Task details: What is needed is the full set of records, word for word, with no pictures.

(Items from a dataset)
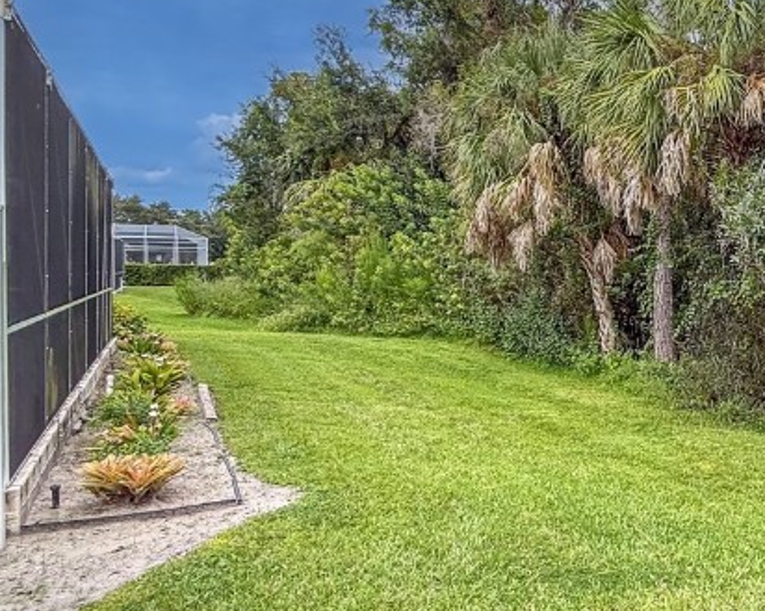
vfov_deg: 43.3
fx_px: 769
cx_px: 800
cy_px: 273
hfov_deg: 43.5
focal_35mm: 34
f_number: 2.2
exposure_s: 1/460
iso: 50
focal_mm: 2.22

Output of the exercise:
vfov_deg: 43.3
fx_px: 769
cx_px: 800
cy_px: 273
hfov_deg: 43.5
focal_35mm: 34
f_number: 2.2
exposure_s: 1/460
iso: 50
focal_mm: 2.22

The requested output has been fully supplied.